To the average citizen raised on Hollywood narratives, experimental films often seem precious, pretentious, oblique and/or obscure. The most amazing thing about this box set is how immediate, spontaneous and accessible the films are compared to the lion’s share of contemporary movie culture. Jazz, nature, modern art, poetry—whatever was in the air, or on the scene, is picked up on by the artists. And just as often, the filmmakers aren’t integrating their influences and friends but expressing their own instincts. Chick Strand’s avant-documentary Fake Fruit Factory (1986) drops us in the middle of a group of Mexican women whose job is making the painted papier-maché fruits and vegetables that once filled the bowls on American coffee tables. Impressionistic and offhandedly feminist, the 22-minute film doesn’t highlight some sociopolitical injustice or even develop an emotional connection between us and the workers. We’re insinuated, rather, into a circle of women chatting about men, sex and bosses, and inculcated in the rhythms of daily life. It’s a vivid, seductive and altogether fascinating film that I expect to revisit once a year.

Another local filmmaker, George Kuchar, contributes the funniest piece in the box (as one would expect). Kuchar makes a film with his class at the S.F. Art Institute every semester, and I, An Actress (1977) shows the teacher rehearsing and directing the actress he’s cast in the lead. This nine-minute foray into black-and-white pseudo-melodrama doesn’t merely satirize Hollywood histrionics but reveals Kuchar to be a terrifically gifted actress, er, actor. A uniquely West Coast strain of droll subversiveness is on display in Robert Nelson and William T. Wiley’s 1967 pseudo-scientific hoot, The Off-Handed Jape…& How to Pull It Off. The filmmakers face the camera to demonstrate the eloquence of nonverbal communication, acting out such instructions as alerting a friend across the room at a party that his fly is open. A charming relic of the pot-and-acid era, The Off-Handed Jape also presages the smart, self-reflexive humor of SCTV and its imitators.

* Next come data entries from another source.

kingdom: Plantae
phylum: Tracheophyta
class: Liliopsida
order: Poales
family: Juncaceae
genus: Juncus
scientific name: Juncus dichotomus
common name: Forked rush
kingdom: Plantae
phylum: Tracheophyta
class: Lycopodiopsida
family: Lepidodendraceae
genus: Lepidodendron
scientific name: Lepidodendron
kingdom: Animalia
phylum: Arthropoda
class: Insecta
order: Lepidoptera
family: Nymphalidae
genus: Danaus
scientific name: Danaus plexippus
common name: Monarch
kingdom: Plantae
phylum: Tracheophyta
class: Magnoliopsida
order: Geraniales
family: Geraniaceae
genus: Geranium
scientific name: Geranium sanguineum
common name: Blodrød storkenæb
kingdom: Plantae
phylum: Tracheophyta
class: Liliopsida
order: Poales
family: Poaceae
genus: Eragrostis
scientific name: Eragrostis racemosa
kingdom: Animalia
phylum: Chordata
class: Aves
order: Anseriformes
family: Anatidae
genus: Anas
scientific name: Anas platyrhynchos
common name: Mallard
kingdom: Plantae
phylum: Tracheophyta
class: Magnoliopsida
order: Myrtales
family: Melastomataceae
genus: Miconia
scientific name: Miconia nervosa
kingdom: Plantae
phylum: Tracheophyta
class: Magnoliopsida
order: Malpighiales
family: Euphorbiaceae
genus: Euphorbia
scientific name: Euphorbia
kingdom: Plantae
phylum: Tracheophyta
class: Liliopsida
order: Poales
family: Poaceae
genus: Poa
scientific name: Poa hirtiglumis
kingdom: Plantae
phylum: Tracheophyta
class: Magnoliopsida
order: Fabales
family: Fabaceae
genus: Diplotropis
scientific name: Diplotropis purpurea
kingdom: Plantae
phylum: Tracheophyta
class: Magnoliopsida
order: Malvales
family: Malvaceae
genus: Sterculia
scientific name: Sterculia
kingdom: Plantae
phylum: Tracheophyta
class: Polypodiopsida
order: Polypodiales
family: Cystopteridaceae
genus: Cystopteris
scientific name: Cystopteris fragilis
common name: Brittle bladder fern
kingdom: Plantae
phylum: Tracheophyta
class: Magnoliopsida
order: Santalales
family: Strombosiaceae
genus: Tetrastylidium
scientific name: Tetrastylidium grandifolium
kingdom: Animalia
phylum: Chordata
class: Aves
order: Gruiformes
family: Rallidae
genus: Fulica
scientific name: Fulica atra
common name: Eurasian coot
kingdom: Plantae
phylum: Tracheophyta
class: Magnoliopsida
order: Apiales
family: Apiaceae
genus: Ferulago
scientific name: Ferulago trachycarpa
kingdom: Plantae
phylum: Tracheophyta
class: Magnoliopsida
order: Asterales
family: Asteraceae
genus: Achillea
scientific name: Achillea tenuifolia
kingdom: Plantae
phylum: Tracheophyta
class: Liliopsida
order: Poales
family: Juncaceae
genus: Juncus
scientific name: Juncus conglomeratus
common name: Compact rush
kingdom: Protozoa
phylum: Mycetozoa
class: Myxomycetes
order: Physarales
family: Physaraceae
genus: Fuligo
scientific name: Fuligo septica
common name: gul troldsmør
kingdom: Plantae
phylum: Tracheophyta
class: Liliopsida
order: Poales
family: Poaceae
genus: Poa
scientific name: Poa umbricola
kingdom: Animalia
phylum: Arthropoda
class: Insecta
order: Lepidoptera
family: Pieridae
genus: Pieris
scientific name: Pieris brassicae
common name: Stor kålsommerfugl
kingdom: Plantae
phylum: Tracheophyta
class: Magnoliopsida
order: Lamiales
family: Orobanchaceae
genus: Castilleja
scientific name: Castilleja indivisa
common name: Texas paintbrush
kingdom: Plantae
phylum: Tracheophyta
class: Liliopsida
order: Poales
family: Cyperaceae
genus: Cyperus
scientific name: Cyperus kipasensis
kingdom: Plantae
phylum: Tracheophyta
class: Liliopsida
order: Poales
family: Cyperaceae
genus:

New York is represented by a panoply of icons, notably Jack Smith clowning on a rooftop in Ken Jacobs’ Little Stabs of Happiness (1959-63) and playing an object of desire in Ron Rice’s epic gender-swapping fantasia Chumlum (1964). Of special note is Andy Warhol’s Mario Banana (No. 1), a fabulous four-minute study of drag performer Mario Montez pleasuring the titular fruit. A delicious piece of comic erotica and a tour-de-force of silent acting, it will stop the room cold when you put it on at your next party.

Because, by design, this collection is limited to films that have been preserved by the likes of the Pacific Film Archive in Berkeley and Anthology Film Archives in New York, there’s no point in quibbling over omissions from Treasures IV: American Avant-Garde Film, 1947-1986. For example, I wish that Bruce Conner, who died last year, were represented here, although I recall he had a very strong preference for having his work projected on celluloid. So take pleasure in what is here, namely four hours of invigorating and even inspiring work, accompanied by a solidly informative booklet (complete with a foreword by preservation evangelist Martin Scorsese).

The San Francisco Cinematheque will screen a selection of films from Treasures IV, including many of the titles mentioned above, Wednesday, April 15, 2009, at Yerba Buena Center for the Arts. The box set, which was released this past month, will be on sale at the show.